From Cashier spring, the trail climbs out of Lanphier canyon and onto the rim. At 5.1 miles, you reach a signed trail junction (TrJct2 on map) with the Cow Flat trail. Bear right here and hike along the relatively flat pine forest. From the trail junction it is 2.2 miles to the next trail junction (TrJct3 on map) with the WS mountain trail (also signed). Follow the signs to "Bear Mountain" here. While you hike along this section, keep an eye out for any nice campsites for the evening. There are several meadows you will cross that open up some views of the surrounding area. To the East, you can see into the wilds of New Mexico. You will need to use your route finding skills in this section, as the pine needles and oak leaves can cover the trail so completely, it is easy to lose the trail. If you do lose the trail, look on the trees where small cuts have been chopped to help mark the trail. If there are no cuts on the trees to be found, try looking for rock cairns. Eventually, we settled on a campsite at the foot of Bear mountain, near the signed junction (TrJct5 on map) of the WS mountain trail and the Largo Trail. This junction is about 2.8 miles from the WS mountain/Cow Flat trail junction.
Hopefully you are enjoying the solitude this area has to offer. During our hike, we saw wild turkeys, a fox, elk, and deer. There are also black bear (we observed plenty of bear tracks and scat) and Mexican gray wolves in this area. Make sure that all food is hung from trees to prevent any problems with animals eating it (or being attracted by it). The wild turkeys woke us up in the morning, but they didn't get any of our food!

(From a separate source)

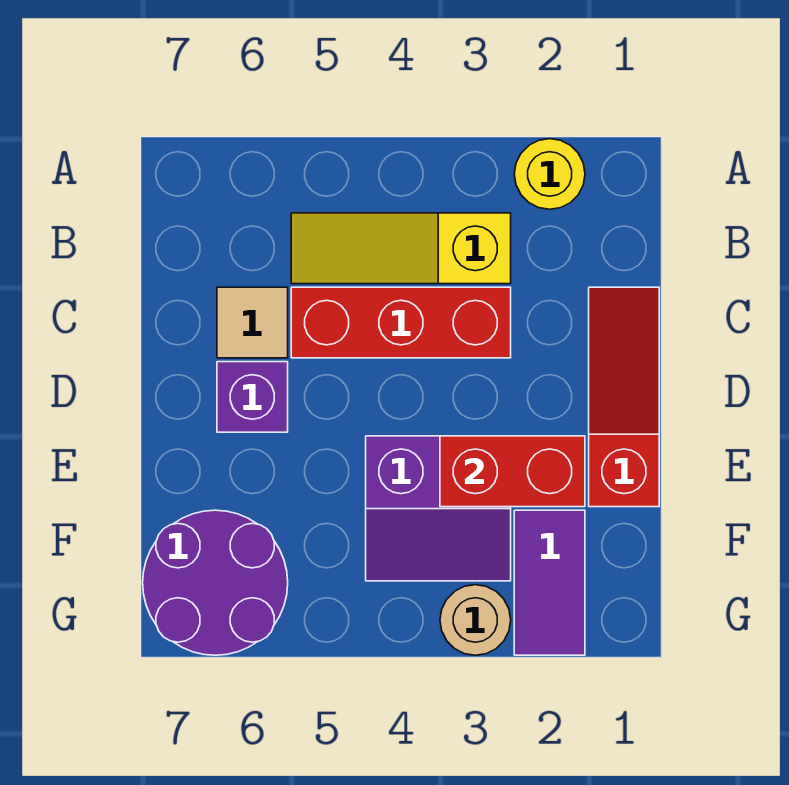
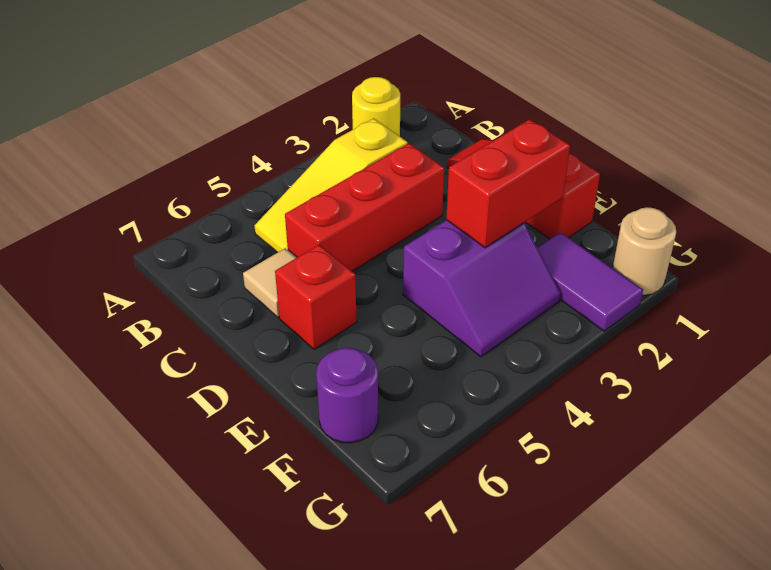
purple 1x1 brick [217,362,288,432] -> red 1x1 brick [275,245,357,350]
purple 2x2 round brick [143,510,288,655] -> purple 1x1 round brick [316,348,378,443]
tan 1x1 round brick [440,585,511,655] -> tan 1x1 round brick moved to [613,207,676,295]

The next day, we woke up and warmed up our sore muscles on a quick hike to the top of Bear mountain. It is about 1 mile and 1000 ft of elevation gain from the Largo trail/WS mountain trail junction. Primarily you will be shaded by pine trees, but once in a while, there are breaks in the trees where you can enjoy some views of the surrounding area. The top of Bear mountain is forested, so the views are diminished. There is a fire lookout tower here and a few buildings (including an outhouse) for the forest service personnel manning the tower. You can climb up the tower (if open) to get clear views of the area.
There are a few trails that branch off here, so make sure you take the same one back to the Largo trail/WS trail that you came from (we didn't and got a bit lost for a while). From the Largo trail/WS trail junction, head down the fern covered forest towards Largo creek. The final 4.4 miles follows along Largo creek (which had some water in it when we hiked this, but is normally dry). You will pass two reliable springs for water: Maple spring and Dutch oven spring. Dutch oven spring is particularly scenic. This section of the trail descends steadily, is well shaded, and is easy to follow. At the end of the Largo trail, you will exit the creek by going over a small saddle and dropping back into Lanphier canyon. The trail will then rejoin the Lanphier trail and a short 0.5 miles will get you back to the trailhead.